--- DOCUMENT TEXT ---
───

Average Selling Price

Average selling price, often abbreviated as ASP, is the price at which a product or service is sold. Companies frequently track this important metric and provide updates to investors regarding its trends. Yet you can calculate the ASP yourself with just two pieces of data.

How to calculate average selling price

To find the average selling price, you need the revenue for the product in question along with the number of units sold.

For example, according to a recent quarterly report, Apple sold 51 million iPhones and produced $32.9 billion of revenue from those sales. Thus, the average selling price for that product line was $32.9 billion / .051 billion = $642. In other words, Apple's take per iPhone was $642.

Why average selling price is important

Companies typically aim for rising average selling prices since that tends to boost both revenue and profits. Lower ASPs are sometimes a happy consequence of an expansion into a bigger addressable market, though.

───

--- Data records ---
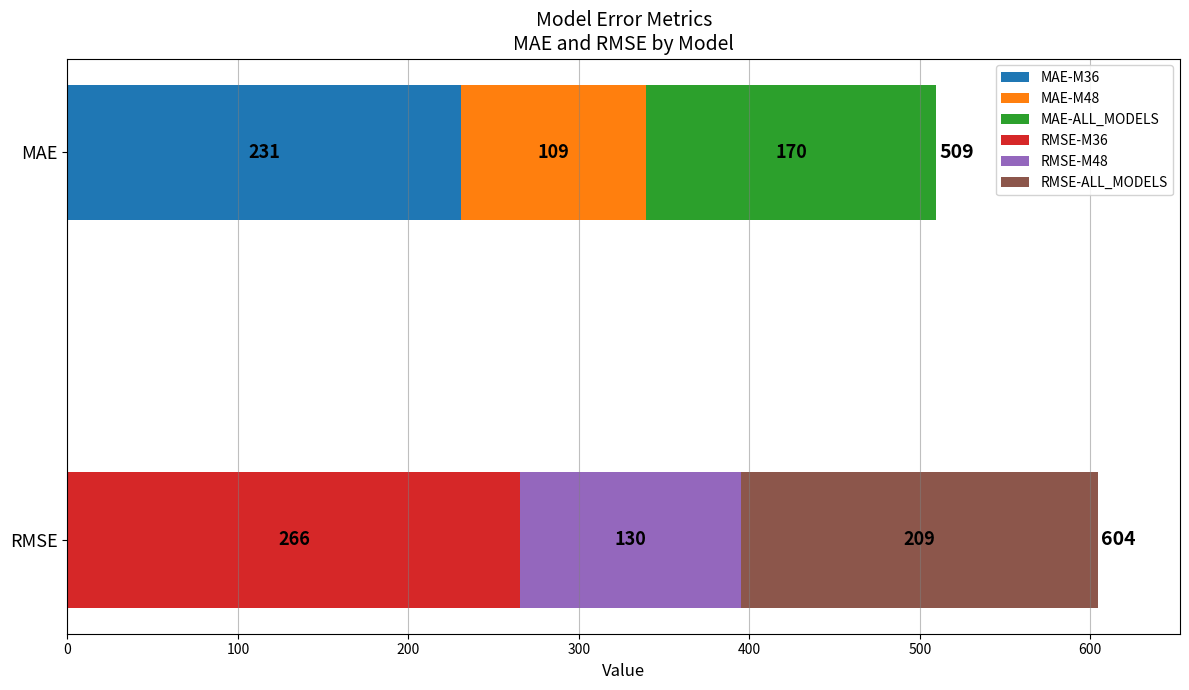

Are the bars horizontal?

Yes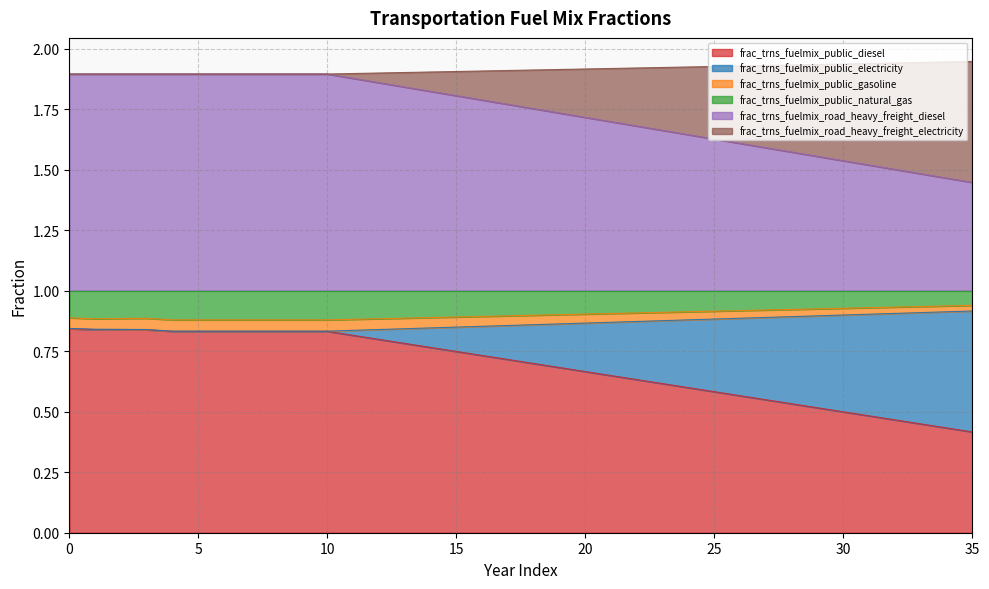

At which label does frac_trns_fuelmix_public_gasoline reach its peak?

35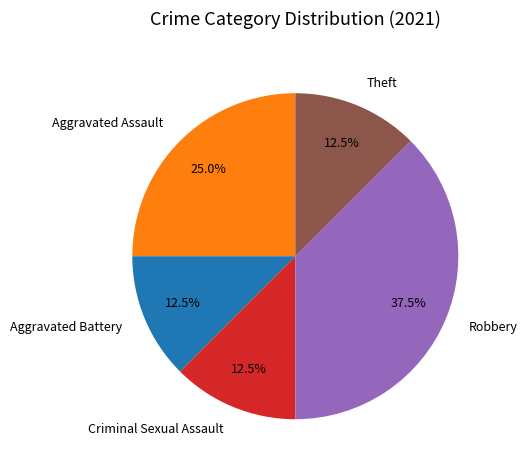

Approximately how many times larger is the value at Theft compared to Robbery?

0.3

───

--- TASKS TO COMPLETE ---
#1 In the text on average selling price, which two pieces of data are needed to calculate ASP?
#2 Continue the text on average selling price from its final sentence.
The listing above is separate from the text on average selling price.

--- REPLIES ---
#1 The revenue for the product and the number of units sold.

#2
Declining ASPs could also point to lower pricing power, rising competition, or a more general failure on the product development front. That's why the metric is much more useful when compared to prior time periods.

Apple's iPhone ASP was $660 in the prior-year period, marking a 3% decline to the recent $642 figure. Management explained that this slip was due to an unfavorable shift in "the mix of iPhones," which means that customers have been favoring lower-priced entries in the iPhone lineup lately. The trend is only expected to accelerate with the introduction of its low-cost iPhone SE model. "We expect iPhone ASPs to decline sequentially as we get further from the launch of iPhone 6s and 6s Plus, and as iPhone SE enters the mix," Chief Financial Officer Luca Maestri explained to investors in a recent conference call.

iPhone SE. Image source: Apple.

Yet Apple is happy to expand the market with this lower-ASP device. The iPhone SE is "attracting people who aspire to own an iPhone, but couldn't quite stretch to the entry price of the iPhone," CEO Tim Cook said in the same call, "and we are really excited about where it can take us."

Ultimately, the ASP is a key metric for investors to watch, especially if you're investing in a company, like Apple, whose financial results are tied to the success of a handful of key products.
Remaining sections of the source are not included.